OS FAMOSOS
Junho 12, 2018
J.J. Faria Santos
Já foram a beautiful people, agora basta-lhes ser apenas o people que frequenta lugares onde ocorrem eventos. Pairam acima de nós numa galáxia à parte. Uns pertencem à confraria dos artistas, outros pertencem a uma elite sui generis a quem o reconhecimento da sua notoriedade parece bastar. Abrem as portas de casa às revistas, apresentam os amores eternos de curto prazo e revelam segredos de beleza, ou a beleza dos segredos mal guardados. Partilham “pensamentos” no Facebook (ideias são conceitos demasiado abstractos e complexos para a assimilação dos fâs) e fotografias no Instagram. Mas, sobretudo, elevam o comércio ao estatuto de arte. A arte de vender uma imagem.
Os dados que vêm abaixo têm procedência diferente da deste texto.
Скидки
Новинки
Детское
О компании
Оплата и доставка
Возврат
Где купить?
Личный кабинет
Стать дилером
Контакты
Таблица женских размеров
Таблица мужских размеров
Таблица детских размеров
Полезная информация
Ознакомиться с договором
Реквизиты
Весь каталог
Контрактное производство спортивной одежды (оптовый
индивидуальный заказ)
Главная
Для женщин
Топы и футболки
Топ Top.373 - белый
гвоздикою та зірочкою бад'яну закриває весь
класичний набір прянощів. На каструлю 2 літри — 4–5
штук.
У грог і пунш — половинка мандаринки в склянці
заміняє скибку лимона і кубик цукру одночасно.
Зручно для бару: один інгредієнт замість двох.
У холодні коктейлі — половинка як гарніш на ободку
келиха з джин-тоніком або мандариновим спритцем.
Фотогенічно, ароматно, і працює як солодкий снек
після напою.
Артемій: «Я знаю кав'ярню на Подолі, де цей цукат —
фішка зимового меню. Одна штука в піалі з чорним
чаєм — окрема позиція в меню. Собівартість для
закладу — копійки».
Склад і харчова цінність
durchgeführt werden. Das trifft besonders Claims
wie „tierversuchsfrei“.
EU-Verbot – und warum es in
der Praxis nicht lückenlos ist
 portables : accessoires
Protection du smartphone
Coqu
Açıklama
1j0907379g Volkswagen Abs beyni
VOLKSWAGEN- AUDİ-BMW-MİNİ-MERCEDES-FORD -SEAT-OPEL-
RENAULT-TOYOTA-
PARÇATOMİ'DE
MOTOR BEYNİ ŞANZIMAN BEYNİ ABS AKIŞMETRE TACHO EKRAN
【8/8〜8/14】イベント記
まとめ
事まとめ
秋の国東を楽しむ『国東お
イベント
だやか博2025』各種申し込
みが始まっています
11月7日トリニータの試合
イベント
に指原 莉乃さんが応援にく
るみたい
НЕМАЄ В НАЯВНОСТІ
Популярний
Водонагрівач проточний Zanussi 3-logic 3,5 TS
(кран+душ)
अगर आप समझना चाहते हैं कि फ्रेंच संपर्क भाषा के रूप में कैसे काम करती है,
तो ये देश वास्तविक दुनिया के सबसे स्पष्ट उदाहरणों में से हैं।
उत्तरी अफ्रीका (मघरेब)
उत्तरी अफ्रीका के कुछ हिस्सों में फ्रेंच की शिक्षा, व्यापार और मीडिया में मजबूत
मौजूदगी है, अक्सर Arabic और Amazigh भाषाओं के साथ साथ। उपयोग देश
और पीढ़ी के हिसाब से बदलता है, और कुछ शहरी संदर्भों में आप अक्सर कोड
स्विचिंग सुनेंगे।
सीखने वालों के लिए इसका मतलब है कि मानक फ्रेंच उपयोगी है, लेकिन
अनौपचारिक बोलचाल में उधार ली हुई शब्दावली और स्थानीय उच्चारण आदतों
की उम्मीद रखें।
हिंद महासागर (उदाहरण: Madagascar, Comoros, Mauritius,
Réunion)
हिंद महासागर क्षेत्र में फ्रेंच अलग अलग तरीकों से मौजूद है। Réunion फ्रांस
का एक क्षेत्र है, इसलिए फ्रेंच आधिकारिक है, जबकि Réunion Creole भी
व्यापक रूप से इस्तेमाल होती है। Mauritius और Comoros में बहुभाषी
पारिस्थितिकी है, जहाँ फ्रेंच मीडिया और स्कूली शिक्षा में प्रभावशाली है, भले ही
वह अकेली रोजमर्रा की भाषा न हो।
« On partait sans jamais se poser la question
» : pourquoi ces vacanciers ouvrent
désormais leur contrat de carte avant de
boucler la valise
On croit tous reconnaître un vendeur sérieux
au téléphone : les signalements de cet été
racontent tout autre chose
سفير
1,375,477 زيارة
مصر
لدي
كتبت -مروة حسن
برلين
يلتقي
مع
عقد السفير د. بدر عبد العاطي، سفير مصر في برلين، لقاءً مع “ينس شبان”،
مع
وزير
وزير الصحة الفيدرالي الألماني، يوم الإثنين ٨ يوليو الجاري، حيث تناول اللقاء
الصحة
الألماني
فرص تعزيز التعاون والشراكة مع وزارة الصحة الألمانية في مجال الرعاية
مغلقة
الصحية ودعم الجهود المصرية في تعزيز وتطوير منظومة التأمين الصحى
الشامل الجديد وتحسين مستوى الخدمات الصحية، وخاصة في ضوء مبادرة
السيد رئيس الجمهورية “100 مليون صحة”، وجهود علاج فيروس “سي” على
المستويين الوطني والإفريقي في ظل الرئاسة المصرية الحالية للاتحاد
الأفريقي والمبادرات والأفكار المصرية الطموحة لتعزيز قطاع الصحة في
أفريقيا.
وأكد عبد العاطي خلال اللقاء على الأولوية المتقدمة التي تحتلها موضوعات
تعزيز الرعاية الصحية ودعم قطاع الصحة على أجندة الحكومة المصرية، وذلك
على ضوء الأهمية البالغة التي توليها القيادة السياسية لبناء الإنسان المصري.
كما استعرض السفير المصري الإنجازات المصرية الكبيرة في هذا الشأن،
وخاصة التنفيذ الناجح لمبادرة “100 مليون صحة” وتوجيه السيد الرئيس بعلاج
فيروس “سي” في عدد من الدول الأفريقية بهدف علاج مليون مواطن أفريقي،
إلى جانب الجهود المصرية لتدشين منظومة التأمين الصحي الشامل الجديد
E o que seria de nós sem as redes sociais e o jornalismo cor-de-rosa? Órfãos da partilha de existências sublimes, privados dos role models de vidas com significado, impedidos de partilhar o pathos das celebridades por altura das grandes tragédias e das pequenas contrariedades. E ignorantes dos seus planos e das suas indignações.
De que outra forma saberíamos que o Malato atacou “violentamente” o PCP por causa da eutanásia (já se terá reunido o comité central para reagir?). Ou poderíamos ver as fotos do Carlos Costa (a “celebridade”, não o governador do Banco de Portugal…) antes “das operações plásticas que o ‘transformaram’ em mulher”? Ou avaliar a afirmação da mulher (não transformada) de um guarda-redes convocado para a Selecção que entende que os jogadores devem continuar a ter uma vida sexualmente activa mesmo em estágio? E quem não quer conhecer a nova “bomba” (que “custa mais de 250 000 €) de Luís Figo? Ou a história de redenção de Dolores Aveiro, que teve um “passado de abandono, fome e pobreza”?
Com a mesma acutilância e sede de informar com que nos narra o dia-a-dia dos plebeus, a comunicação social cor-de-rosa move montanhas para nos fazer a crónica das rotinas das casas reais. É por isso que soubemos que a princesa Charlotte amuou nas celebrações do 92º aniversário da bisavó Isabel II. De resto, podemos supor que a rainha encarou a cerimónia com o seu escrupuloso sentido de dever e respeito pela tradição, mas que bem lá no fundo até nem liga grande coisa aos seus aniversários. Como Mrs. Ewing, a protagonista de um conto de Dorothy Parker, pensará que “quando uma pessoa já acumulou várias dúzias da mesma coisa, esta perde aquele raridade que entusiasma os coleccionadores.” Interpretação abusiva e infundamentada? Não faz mal. É que parte do encanto de seguir a vida dos famosos é a sensação de proximidade e mesmo exclusividade. É como se eles actuassem para nós, numa peça em vários actos, em perpétuo improviso e acessível em várias plataformas, com a energia e o glamour de uma produção de Laféria. Grande evento! Grande evento! Esta vida é um grande evento!